Premier long-métrage de la cinéaste syrienne Gaya Jiji, Mon tissu préféré propose une plongée dans le quotidien d’une syrienne, au tout début de la guerre civile, en mars 2011. Mêlant images d’actualité de l’époque et fiction centrée sur les rêves et les tourments de sa principale protagoniste, le film explore avec tact la pénétration du politique dans l’intime.
Tourné à Istanbul l’an dernier, Mon tissu préféré, présenté dans la section Un certain regard de la sélection officielle, se déroule dans le Damas de mars 2011, comme si rien ne s’y était passé. Nahla, 25 ans, vit dans un appartement avec sa mère et ses deux sœurs, Myriam et Line. Des révoltes éclatent, les forces de l’ordre tirent à balles réelles sur les manifestants, on en parle à la radio et à la télévision, mais on pense que ce sera vite passé, même si la vie continue, il faut quand même se préparer à plier bagage.
Pour s’évader, Nahla met en scène ses histoires d’amour. Elle tente de fuir grâce à un mariage arrangé, qui ne l’arrangera finalement pas. Prise au piège à bien des endroits, elle s’en tire toujours avec la même malice qui force l’admiration. Film d’amour, film de guerre, la balance est difficile à faire.
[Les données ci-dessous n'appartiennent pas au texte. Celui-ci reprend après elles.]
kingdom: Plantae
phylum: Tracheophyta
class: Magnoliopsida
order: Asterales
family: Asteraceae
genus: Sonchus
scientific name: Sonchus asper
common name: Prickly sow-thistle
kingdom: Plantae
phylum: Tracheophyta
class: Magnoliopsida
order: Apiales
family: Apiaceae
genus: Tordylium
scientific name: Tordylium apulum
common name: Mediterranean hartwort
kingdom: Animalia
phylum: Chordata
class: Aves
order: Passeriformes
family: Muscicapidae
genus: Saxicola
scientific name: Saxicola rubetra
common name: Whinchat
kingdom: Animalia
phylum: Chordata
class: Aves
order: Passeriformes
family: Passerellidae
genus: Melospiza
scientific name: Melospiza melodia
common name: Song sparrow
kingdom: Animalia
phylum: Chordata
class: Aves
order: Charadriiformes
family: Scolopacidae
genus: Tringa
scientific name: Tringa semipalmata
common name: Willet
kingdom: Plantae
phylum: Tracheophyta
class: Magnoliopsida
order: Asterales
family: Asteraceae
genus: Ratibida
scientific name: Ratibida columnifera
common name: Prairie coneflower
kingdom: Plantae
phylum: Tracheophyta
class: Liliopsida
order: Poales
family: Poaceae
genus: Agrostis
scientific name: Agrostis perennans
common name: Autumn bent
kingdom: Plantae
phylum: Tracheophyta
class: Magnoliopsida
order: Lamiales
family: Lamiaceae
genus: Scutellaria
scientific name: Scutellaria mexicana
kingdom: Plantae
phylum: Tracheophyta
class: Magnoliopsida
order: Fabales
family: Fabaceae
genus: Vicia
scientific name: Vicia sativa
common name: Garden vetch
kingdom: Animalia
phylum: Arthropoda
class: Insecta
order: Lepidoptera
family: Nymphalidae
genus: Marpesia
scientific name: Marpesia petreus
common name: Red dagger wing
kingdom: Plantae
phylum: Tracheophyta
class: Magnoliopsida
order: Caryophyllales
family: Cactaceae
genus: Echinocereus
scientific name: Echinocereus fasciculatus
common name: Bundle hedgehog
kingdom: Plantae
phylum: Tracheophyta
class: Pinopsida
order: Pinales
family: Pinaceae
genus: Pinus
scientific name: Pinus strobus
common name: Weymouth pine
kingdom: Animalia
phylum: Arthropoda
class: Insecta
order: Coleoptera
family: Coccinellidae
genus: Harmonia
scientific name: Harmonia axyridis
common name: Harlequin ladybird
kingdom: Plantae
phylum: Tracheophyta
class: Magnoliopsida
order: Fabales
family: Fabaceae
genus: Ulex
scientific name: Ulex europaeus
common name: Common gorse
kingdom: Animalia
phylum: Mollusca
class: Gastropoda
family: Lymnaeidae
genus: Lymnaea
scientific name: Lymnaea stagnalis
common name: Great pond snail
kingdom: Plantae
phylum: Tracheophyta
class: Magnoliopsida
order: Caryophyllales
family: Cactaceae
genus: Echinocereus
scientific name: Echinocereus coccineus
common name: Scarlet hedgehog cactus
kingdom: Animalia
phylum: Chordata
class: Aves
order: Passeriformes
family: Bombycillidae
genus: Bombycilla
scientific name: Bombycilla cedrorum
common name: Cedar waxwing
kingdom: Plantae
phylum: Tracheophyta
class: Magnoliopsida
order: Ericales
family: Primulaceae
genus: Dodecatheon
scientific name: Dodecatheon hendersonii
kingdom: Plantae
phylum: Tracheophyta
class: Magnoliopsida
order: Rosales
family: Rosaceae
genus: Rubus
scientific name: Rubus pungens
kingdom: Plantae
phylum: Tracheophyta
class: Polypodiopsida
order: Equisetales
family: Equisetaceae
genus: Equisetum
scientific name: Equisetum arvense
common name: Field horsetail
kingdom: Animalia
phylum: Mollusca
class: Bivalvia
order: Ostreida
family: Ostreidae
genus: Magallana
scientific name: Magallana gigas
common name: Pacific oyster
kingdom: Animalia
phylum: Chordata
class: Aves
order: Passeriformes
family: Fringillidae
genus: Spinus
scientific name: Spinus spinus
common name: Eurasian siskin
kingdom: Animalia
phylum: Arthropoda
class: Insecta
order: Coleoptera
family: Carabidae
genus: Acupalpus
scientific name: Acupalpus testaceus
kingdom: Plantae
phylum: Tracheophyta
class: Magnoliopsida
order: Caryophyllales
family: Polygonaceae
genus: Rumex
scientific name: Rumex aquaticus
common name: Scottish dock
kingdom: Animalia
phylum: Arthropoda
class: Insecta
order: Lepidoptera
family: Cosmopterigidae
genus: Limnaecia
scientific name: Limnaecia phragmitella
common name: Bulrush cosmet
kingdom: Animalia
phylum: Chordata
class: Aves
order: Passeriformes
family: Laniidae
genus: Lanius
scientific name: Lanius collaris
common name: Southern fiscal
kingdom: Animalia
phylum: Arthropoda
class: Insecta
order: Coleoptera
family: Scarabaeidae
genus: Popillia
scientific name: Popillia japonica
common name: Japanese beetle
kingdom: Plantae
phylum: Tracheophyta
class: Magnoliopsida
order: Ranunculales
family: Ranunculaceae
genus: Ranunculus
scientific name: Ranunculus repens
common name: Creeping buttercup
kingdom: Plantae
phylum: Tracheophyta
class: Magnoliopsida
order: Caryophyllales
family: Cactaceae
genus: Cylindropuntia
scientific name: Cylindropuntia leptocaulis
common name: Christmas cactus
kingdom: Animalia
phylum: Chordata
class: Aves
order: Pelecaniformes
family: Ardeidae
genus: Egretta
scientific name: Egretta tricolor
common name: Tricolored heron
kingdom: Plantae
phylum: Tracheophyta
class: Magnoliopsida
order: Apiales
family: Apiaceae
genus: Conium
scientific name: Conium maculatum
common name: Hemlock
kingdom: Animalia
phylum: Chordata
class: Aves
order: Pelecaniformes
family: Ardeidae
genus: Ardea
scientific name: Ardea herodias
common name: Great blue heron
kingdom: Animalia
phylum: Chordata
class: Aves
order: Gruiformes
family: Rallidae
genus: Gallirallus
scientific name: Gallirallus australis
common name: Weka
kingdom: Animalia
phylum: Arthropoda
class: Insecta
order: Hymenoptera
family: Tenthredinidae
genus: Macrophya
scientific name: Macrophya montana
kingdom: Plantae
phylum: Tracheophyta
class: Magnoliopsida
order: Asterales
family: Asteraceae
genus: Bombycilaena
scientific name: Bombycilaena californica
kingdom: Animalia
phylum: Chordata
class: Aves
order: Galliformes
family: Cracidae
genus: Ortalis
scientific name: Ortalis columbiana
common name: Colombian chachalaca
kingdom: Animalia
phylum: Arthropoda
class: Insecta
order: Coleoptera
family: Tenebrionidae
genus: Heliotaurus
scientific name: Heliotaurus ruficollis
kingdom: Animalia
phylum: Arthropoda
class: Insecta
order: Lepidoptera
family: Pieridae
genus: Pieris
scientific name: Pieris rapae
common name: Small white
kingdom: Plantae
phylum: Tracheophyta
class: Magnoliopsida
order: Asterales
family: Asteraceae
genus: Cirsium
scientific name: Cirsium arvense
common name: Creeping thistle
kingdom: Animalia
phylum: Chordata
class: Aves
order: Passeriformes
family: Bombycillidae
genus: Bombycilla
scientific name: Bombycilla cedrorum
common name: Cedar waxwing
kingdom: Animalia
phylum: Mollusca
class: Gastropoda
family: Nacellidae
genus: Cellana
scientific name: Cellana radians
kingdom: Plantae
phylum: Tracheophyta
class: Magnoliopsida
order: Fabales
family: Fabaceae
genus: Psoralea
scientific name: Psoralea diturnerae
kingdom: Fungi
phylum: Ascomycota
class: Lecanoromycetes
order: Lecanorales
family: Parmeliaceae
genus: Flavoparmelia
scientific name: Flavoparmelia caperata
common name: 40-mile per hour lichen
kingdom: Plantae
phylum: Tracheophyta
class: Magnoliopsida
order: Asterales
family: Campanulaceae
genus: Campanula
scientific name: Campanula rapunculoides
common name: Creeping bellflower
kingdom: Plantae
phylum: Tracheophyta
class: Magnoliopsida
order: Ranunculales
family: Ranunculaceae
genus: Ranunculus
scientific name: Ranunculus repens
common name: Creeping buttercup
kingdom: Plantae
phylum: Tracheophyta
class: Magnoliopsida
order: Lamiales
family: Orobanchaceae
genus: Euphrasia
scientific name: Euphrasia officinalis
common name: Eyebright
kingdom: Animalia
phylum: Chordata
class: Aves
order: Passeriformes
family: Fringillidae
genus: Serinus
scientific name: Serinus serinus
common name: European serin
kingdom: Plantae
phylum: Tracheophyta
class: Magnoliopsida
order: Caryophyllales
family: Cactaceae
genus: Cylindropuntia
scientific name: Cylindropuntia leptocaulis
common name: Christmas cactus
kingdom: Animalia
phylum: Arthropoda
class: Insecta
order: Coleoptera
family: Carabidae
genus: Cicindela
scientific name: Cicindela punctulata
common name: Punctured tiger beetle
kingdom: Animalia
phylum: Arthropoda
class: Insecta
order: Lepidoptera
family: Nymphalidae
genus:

La lumière, la photographie, les aller-retours incessants entrecoupés d’images d’archives et de séquences tournées à la GoPro nous rappellent que rien n’est plus normal à présent.
Le jeu magistral de l’actrice Manal Issa emporte tout. Nahla, éprise de liberté, se retrouve être le miroir de la situation de son pays. A chaque instant, la frontière entre la fiction et l’autobiographie semble se brouiller et cette question revient sans cesse. Le bruit des bombes, la voix du dictateur syrien, les doutes de la population se mêlent parfaitement et subtilement à ce récit inédit. On regrette parfois la multiplication des histoires parallèles qui nous perdent, mais c’est pour mieux venir nous rechercher. Le sentiment intense d’avoir appris quelque chose, d’avoir compris quelque chose, comme la solution d’une équation difficile, emporte tout.